Here we are again. Leaving one place, starting fresh in another. I wish I could say that I’ve developed a habit, a coping mechanism for dealing with uprooting myself in this way, but I really haven’t. Each one is different, each goodbye. The circumstances of my leaving, my emotional state, the people I leave behind are never the same.
But two things never change: the promises that I will return one day, and that I will stay in touch. Now I won’t sugar-coat it and say that I’ve kept every single one of these promises, that I’ve stayed in touch with every single person. But I have returned, even if it’s only for a couple days, and I have kept in touch, even if it’s only to Like something you’ve posted on Facebook. So in that respect, goodbye is never goodbye, it’s merely a shift in our relation to each other. The end of one era is always the beginning of the next, and in the Information Age, we can be close even if we are miles apart.

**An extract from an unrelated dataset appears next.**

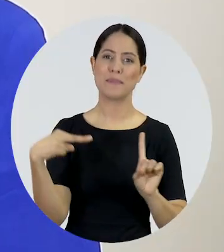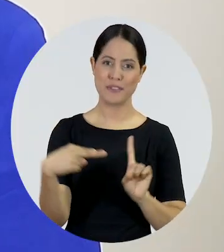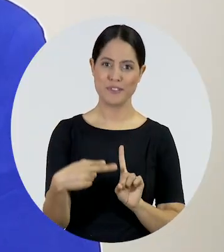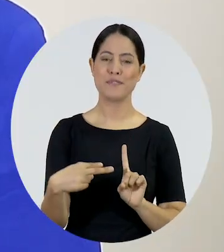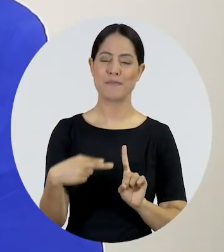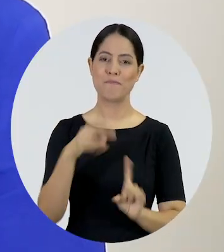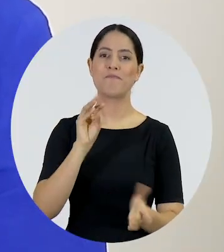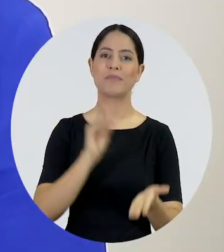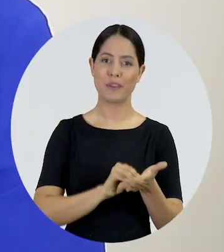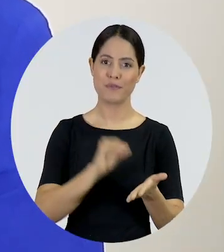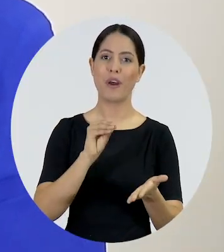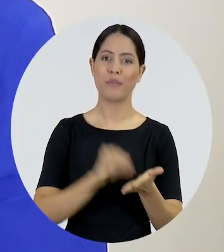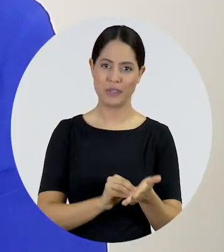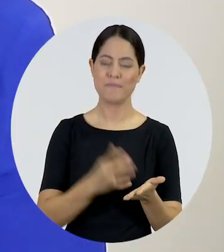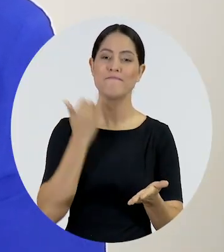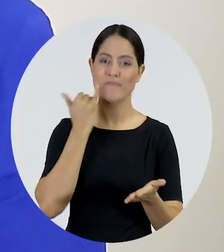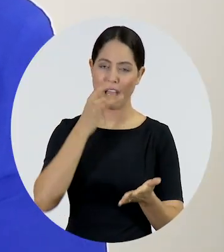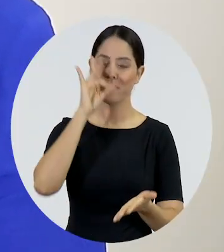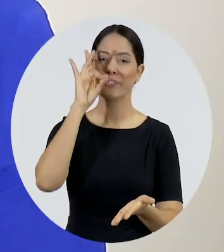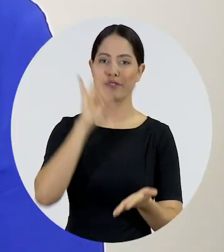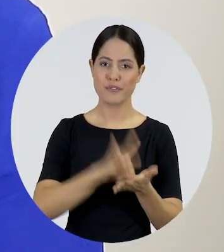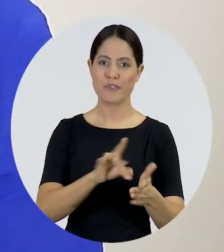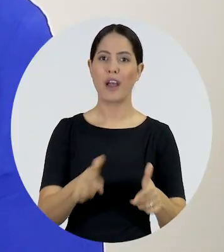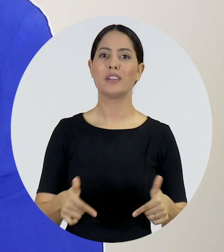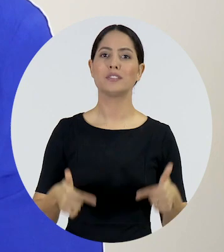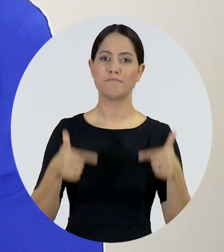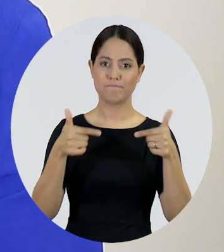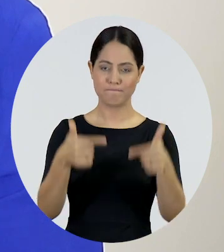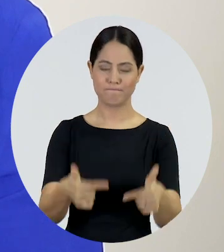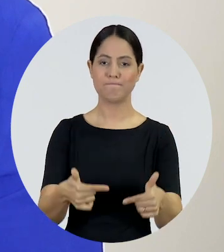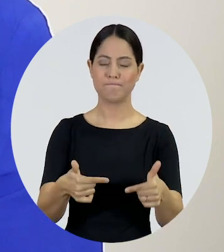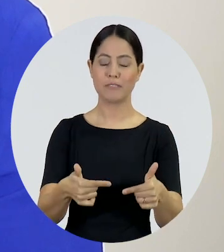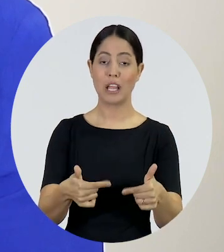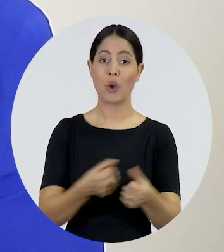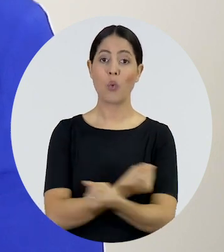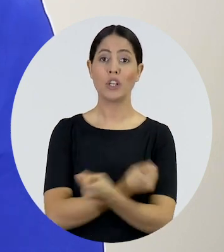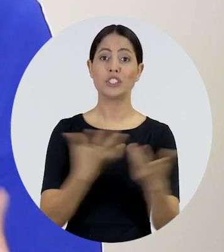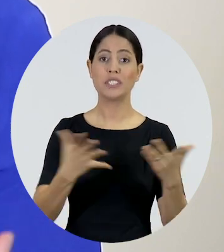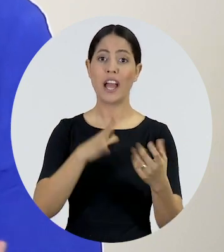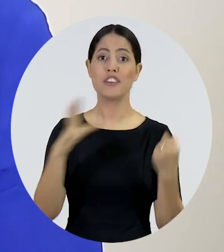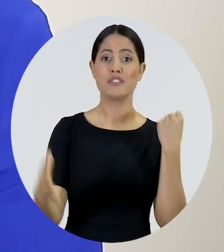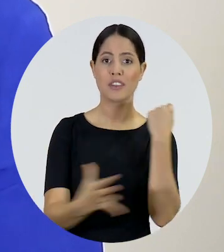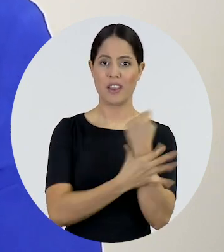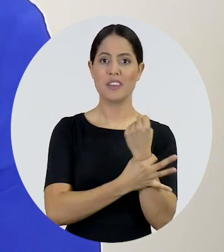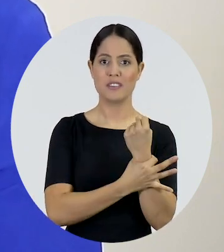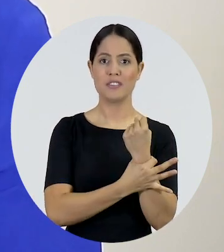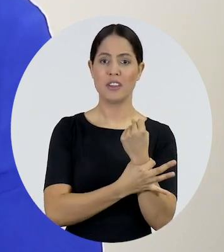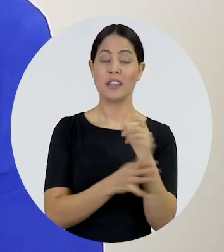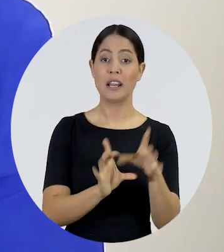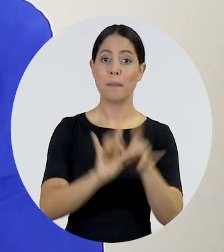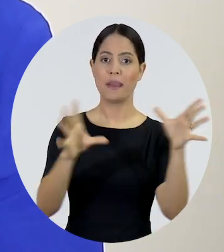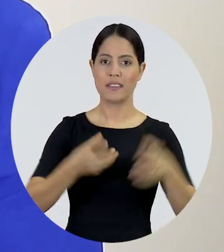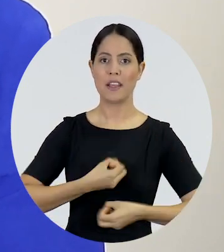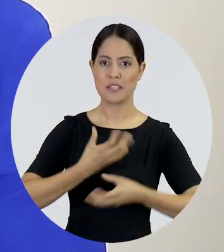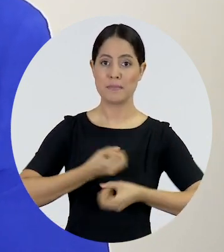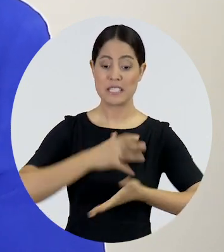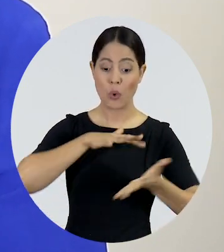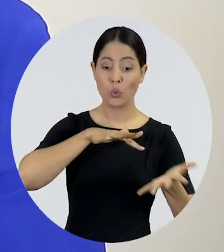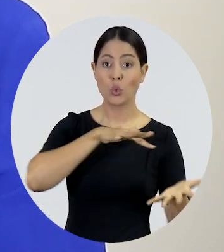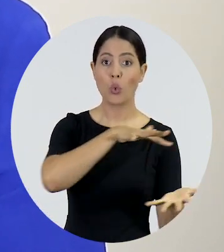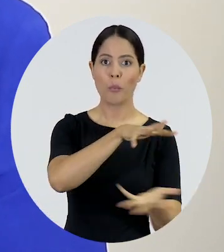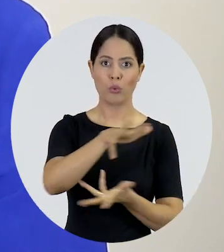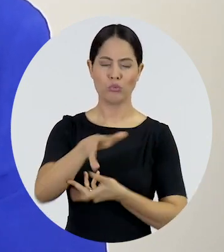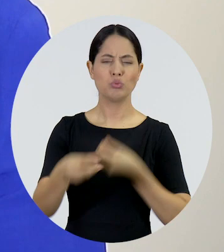perspectiva de que faltam dados concretos sobre o índice de garantia da liberdade de expressão no mundo.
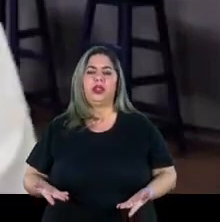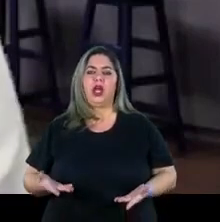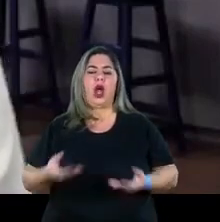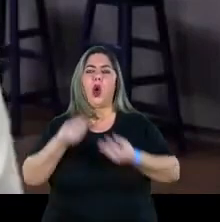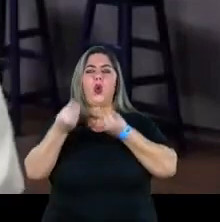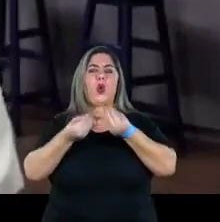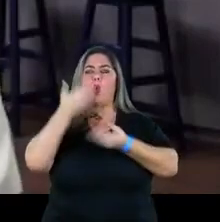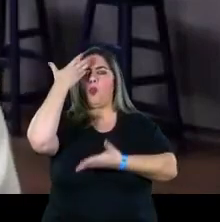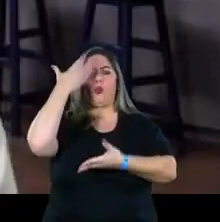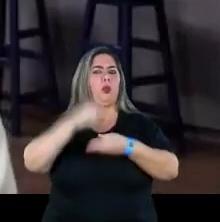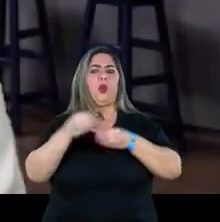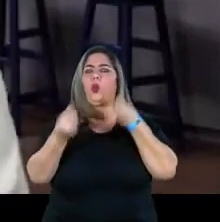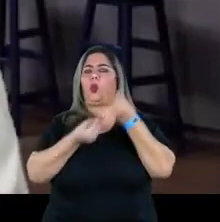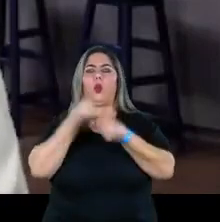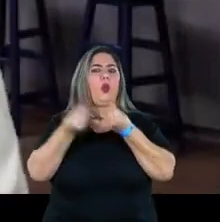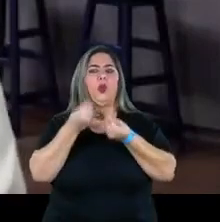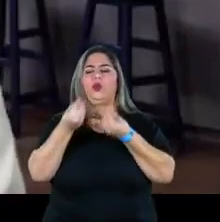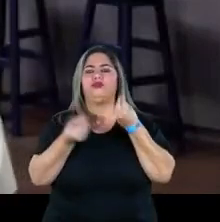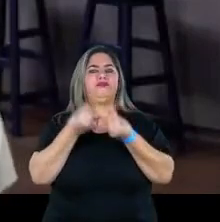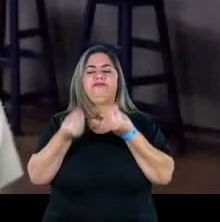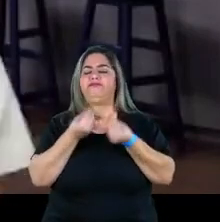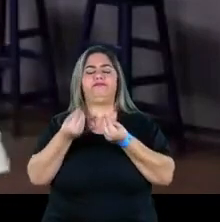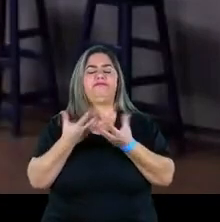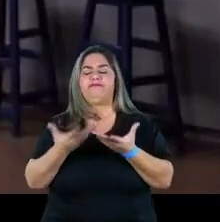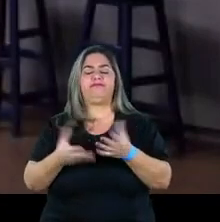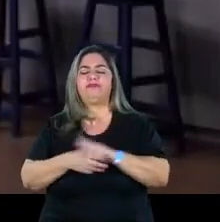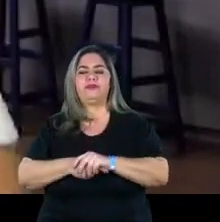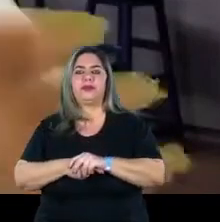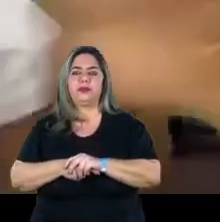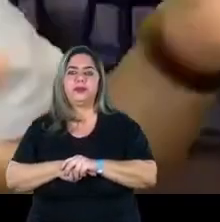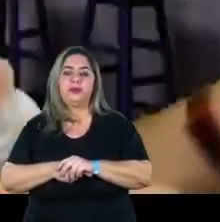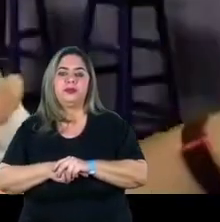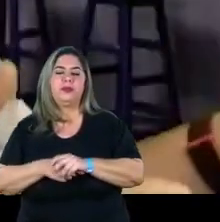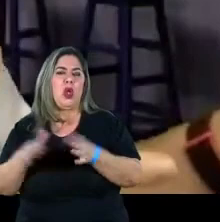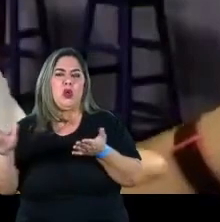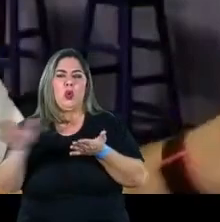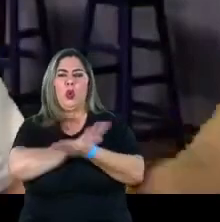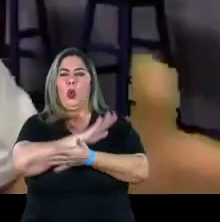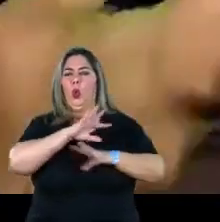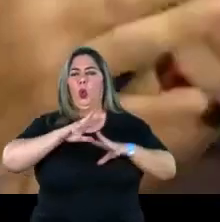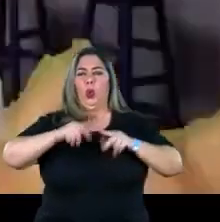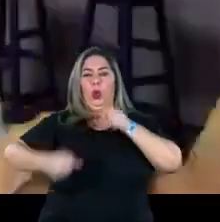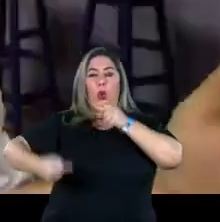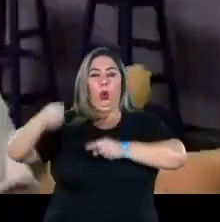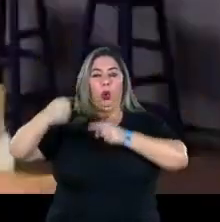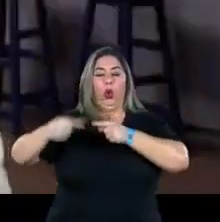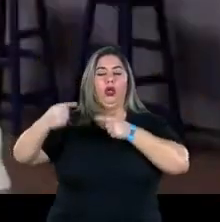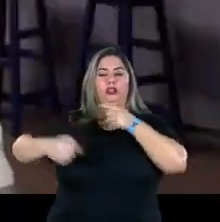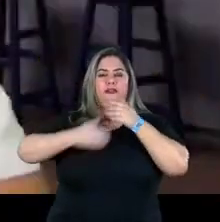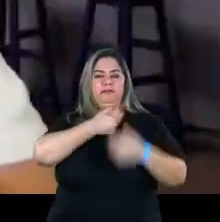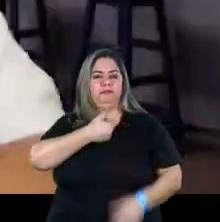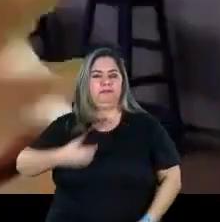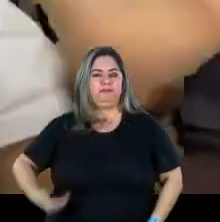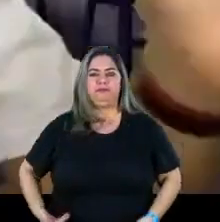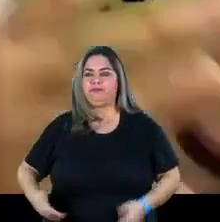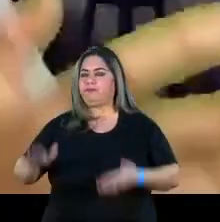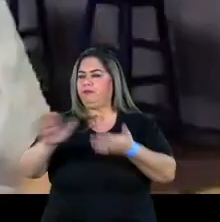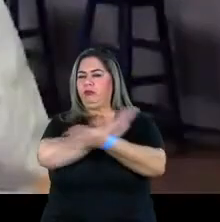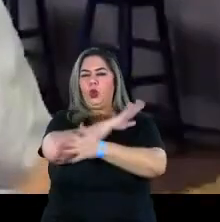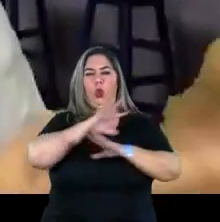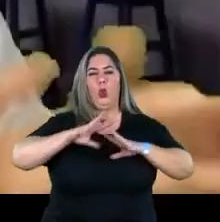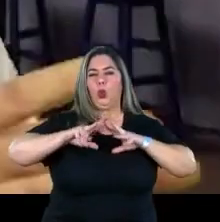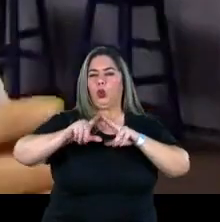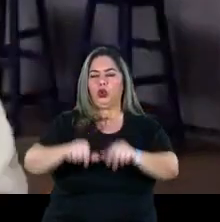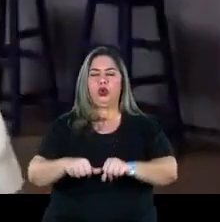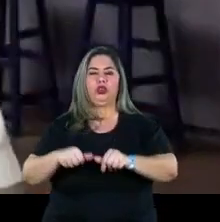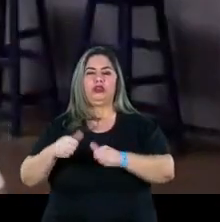incompreensão do que é segurança alimentar no Brasil. Então, destrói-se todas as políticas públicas de assistência social, destrói-se todas as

So this isn’t goodbye, Manchester. This is me celebrating an amazing three years in a charismatic city, full of fascinating people and unforgettable events. It was not easy, studying for a degree in a foreign country, far from both my familiar, comfortable past in the US and the compelling future I wanted for myself in China. At times it seemed impossible, and I would find myself asking why I had chosen this for myself, when perhaps I could have taken an easier path. But here I am, alive and (hopefully) wiser than when I started, brimming with memories, feeling a little sad, a little happy, but mostly proud. Thanks for a great run everybody, and I’ll catch you on the other side of all these airplanes!
I hope more of you will follow this blog. I’ll try to flog it a little more, linking to it on Facebook, Tumblr when I can. I will be moving to China, so my presence on a lot of sites will depend on my internet access. I’m going over for an internship, and while I don’t know all that much about my exact role, as far as I can tell it will involve teaching and general intern slave-work. After having done a degree in Chinese, I worry a little about the accuracy of my own English when I teach, but the confidence lacking there is supplemented by my assuredness that I will be able to navigate my way around China without much difficulty. I will be located in China’s heartland, either Chengdu or Chongqing. I’m hoping this means I’ll have ample opportunity to participate in Hongmeigui caving expeditions, and/or travel to more of western China. See, I’m already talking about the future. I can’t wait to share all of my new adventures with you, Manchester!